In my school counseling program, I have enjoyed doing attendance small group sessions. My students have really enjoyed the activities and seem to get the big picture of why regular school attendance is so important.
The small group meets six times. Each year, I use attendance data to form the group and include it as part of my ASCA National Model Plan for the school year. For the past two years, I’ve worked with third graders. The selected students usually have 15+ absences from the previous school year.
During our first session, the students brainstorm reasons why school attendance matters. This year, I had them brainstorm on their own sheets first. I used discussion cards to help students who couldn’t think of enough ideas for their sheets. While we discussed the different ideas, they were free to add them to their own lists. We concluded by filling in the bubble chart together.
For the second session, the students made a foldable. Inside, they wrote about Responsible Routines. After assembling the foldable with the labels, they wrote under each flap giving responsible routines for the morning, after school and at night. This includes routines such as waking up on time to get to school, having everything ready for the next day the night before and going to bed at a decent hour.
When we met for the third session, the students watched two videos about the importance of school attendance. One video is an attendance rap and the other shows the staff at a school, along with students, talking about different reasons why it’s important to attend school regularly. While watching, they write points from the videos that stand out to them. Afterwards, the group members share their notes. Next, we begin making a fortune teller using information shared by the group along with the brainstorming sheets from the first session.
Our fourth session involves finishing the fortune tellers and completing the “Set the Scene” activity. “Set the Scene” allows us to discuss the path from good attendance in school to a career. The students cut out, sequence and glue six strips in order and illustrate each on the filmstrip sheet.
During the fifth session, we play an attendance board game. This game includes questions about the information from the first four sessions. If there are any activities that students need to finish from previous meetings, time is allowed during this session.
When we meet for our final session, we play Roll and Respond. Students roll a die and respond to sentence starters about attendance. Before leaving, they complete an exit ticket which reflects what they’ve learned during the small group. They take all of their completed activities with them to share with their teachers and families.

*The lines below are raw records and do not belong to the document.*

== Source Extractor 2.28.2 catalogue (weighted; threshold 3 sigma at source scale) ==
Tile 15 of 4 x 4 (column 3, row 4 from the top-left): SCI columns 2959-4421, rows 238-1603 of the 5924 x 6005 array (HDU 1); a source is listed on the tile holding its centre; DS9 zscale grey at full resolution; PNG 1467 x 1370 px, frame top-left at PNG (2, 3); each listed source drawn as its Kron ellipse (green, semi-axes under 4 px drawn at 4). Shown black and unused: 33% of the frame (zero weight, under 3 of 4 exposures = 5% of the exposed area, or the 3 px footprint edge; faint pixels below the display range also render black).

After we have completed the small group, I continue to keep up with the attendance patterns of each of the students when I meet monthly with the attendance committee at my school. I will also meet again with the students to review what was learned in our small group. Individual sessions are held with students who continue to have attendance concerns. The good news: This year’s attendance data for the group is looking good and is much better than what they ended the school year with last year!